VIPCOAT OIP is a unique digital environment (TRL-6) supported innovation process for all stakeholders. Users can register and engage in innovative activities on the platform, which has been implemented on an interactive web landing page. A structured innovation process on the OIP starts from a suggested challenge, through project proposal, building a team till running an innovation project.
The VIPCOAT consortium, together with MUSICODE and OpenModel projects, investigated needs and requirements to extend the Open Innovation concept under the Horizon Europe program into Open Innovation Frameworks and published "Position Paper: Open Innovation in Horizon Europe" on OpenAir.
To implement the innovation process at VIPCOAT OIP, several interfaces and web-services have been implemented. Integration of all demonstrators Apps (User cases) has been provided for updated versions of materials models. The deployment of a business decision support system (BDSS) at the industrial partner sites has been realized and deployed on the OIP.
The VIPCOAT platform is implemented using Camunda, MoDeNa OSP, and uses OTEAPI as interoperability layer. An API to fetch chemical data from the international chemical database PubChem and a connection to the REACH database has been executed.
The Process Modelling suite for capturing ontology-based knowledge on protective coating structures and formulations has been integrated. This visual modelling method is subject of the CEN Workshop Agreement on 'ModGra -Graphical representation of physical process models'.
MODA (MOdeling DAta) documentation for the complete modelling workflow representing the main technological challenges in the formulation of coatings and their performance has been performed.
For User case 1 (Protective additives) a quantitative structure-property relationship (QSPR) model has been delivered to predict the corrosion inhibiting effect of small organic molecules on Al2024. The AI-model uses data from literature and generated by the consortium from inhibitor screening experiments.
A flexible stochastic micro-geometry model for the microstructure and morphology of active protective coatings based on 3D image data obtained by nano- and micro-tomography has been delivered for User case 2 (Inhibitor delivery). The data for the models were collected by three experimental campaigns at DESY: two of them were focused on the sub-microstructure and the third one investigated in-situ leaching. The collected additional sets of materials data have been used for stochastic geometrical modelling of complex coating microstructure.
The modelling workflow for the multi-ion models has been finalized and provided for User case 3 (Degradation in defects). The model is realized in the aspects of applicability both COMSOL and the MIoTras software tools. Additional functionality of the codes to model the percolation effects in the primer to analyze the leaching effect has been implemented into MIoTraS. To generate initial and validation data, inhibitor concentration experiments were performed, and surface analytical techniques for selected chemicals have been applied.

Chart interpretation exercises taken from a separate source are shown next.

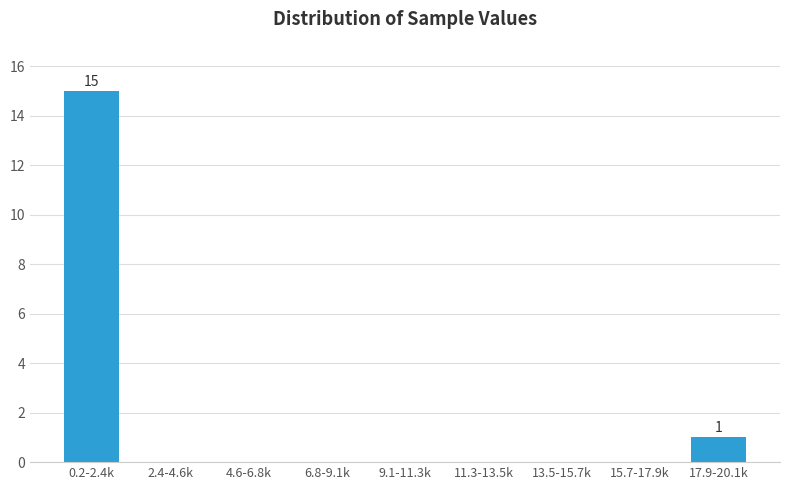

Reading left to right, transcribe all the data shown in this chart.

0.2-2.4k=15	2.4-4.6k=0	4.6-6.8k=0	6.8-9.1k=0	9.1-11.3k=0	11.3-13.5k=0	13.5-15.7k=0	15.7-17.9k=0	17.9-20.1k=1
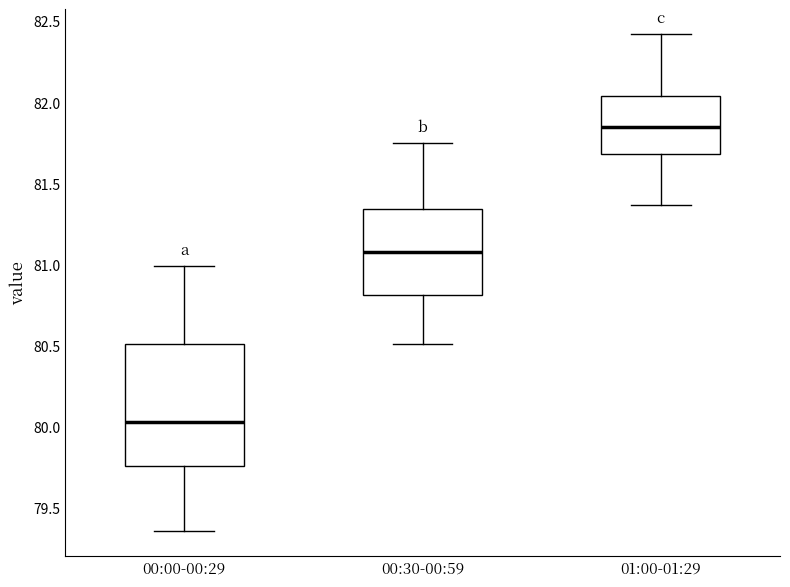

Where does the lower whisker of the box for 01:00-01:29 end on the y-axis? The values are not printed on the chart, so give them approximately, as read against the axis.

81.35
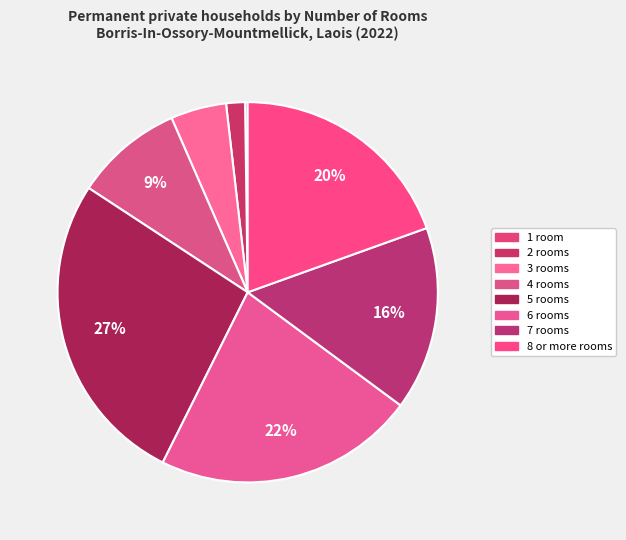

What portion of the pie excludes 6 rooms?

77.8%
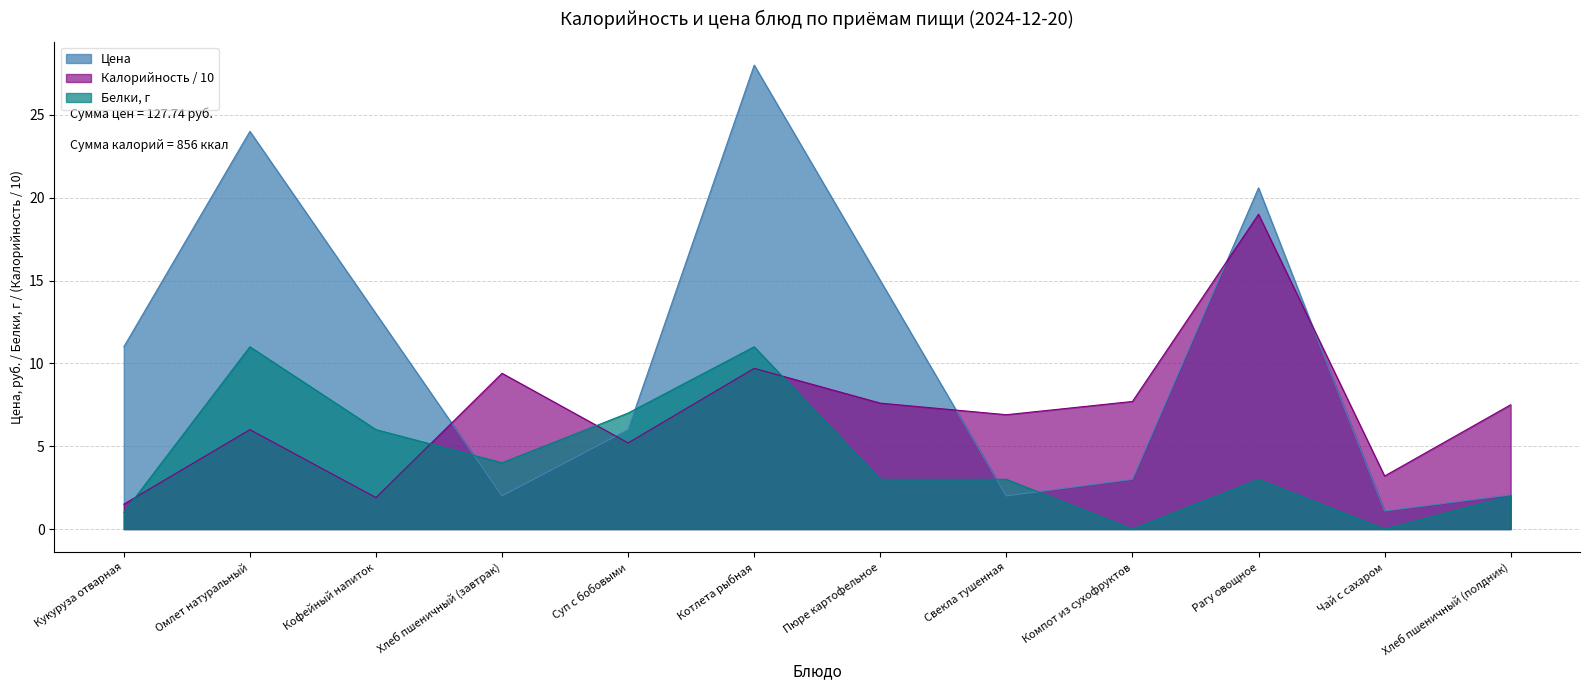

What is the average value of the Цена series?

10.6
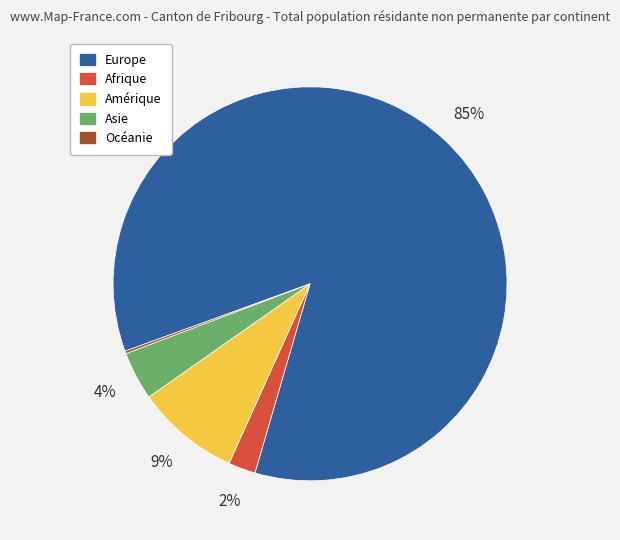

Which category has the biggest portion of the pie?

Europe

The general modelling workflow for User case 4 (Accelerated corrosion test) has been further developed. The effects of water film thickness and salinity over time have been considered. Environmental simulations have been performed for commercially available accelerated corrosion schemes.

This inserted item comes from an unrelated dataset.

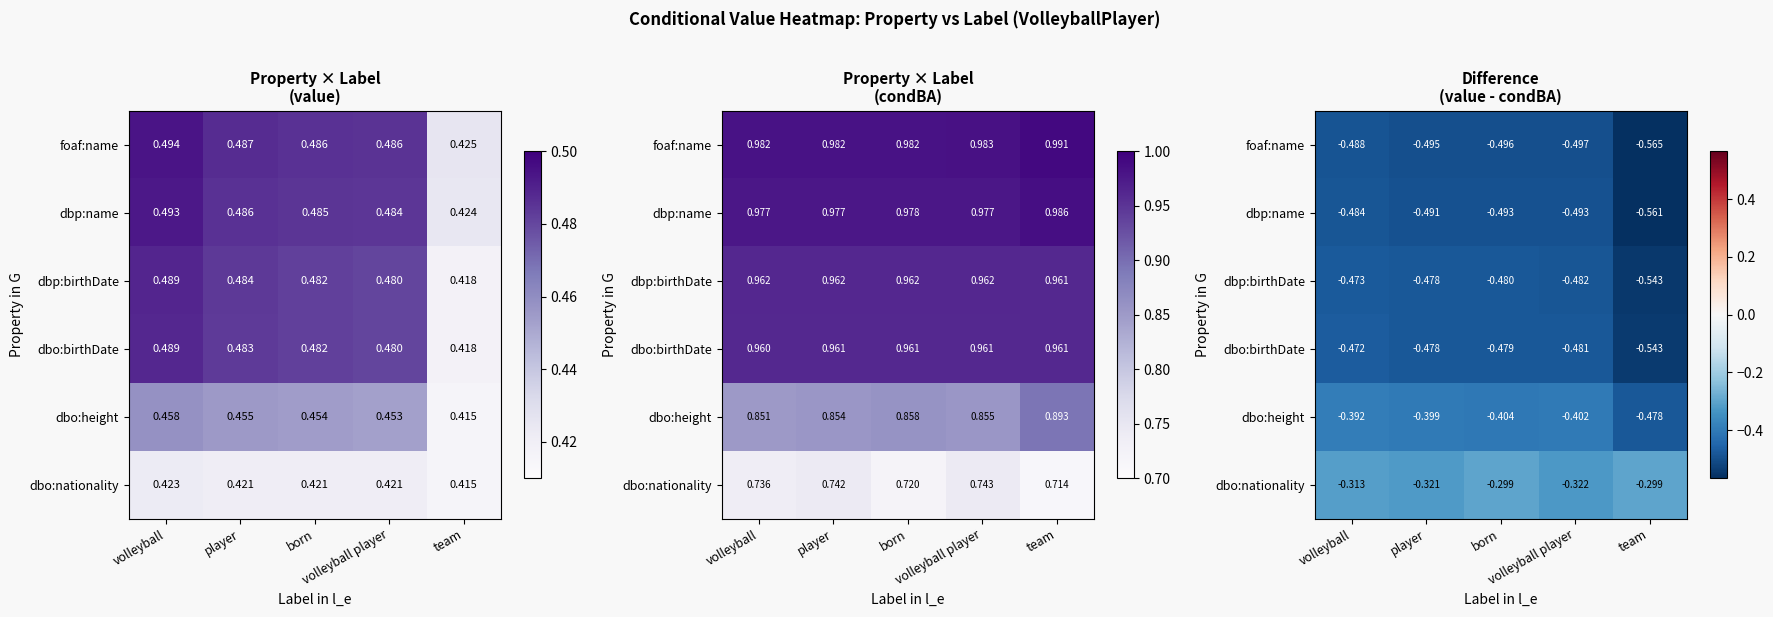

What is the spread (max minus min) of values at born?

0.2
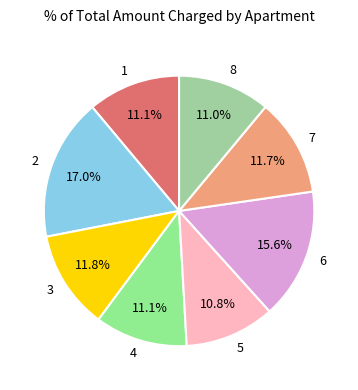

How many slices are in this pie chart?

8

User case 5 (Design of an AI-based workflow for coating performance prediction) has been implemented to accelerate grid searches across given parameter arrays in User case 3 and to provide optimization of coating formulation.
Based on VIPCOAT project achievements, TU Delft discovered a new combination of molecules, which allows to generate an environmentally friendly protective coating. A patent "Self-sustaining non-toxic corrosion inhibition compositions for metallic substrates" (application number P100996NL00) has been submitted.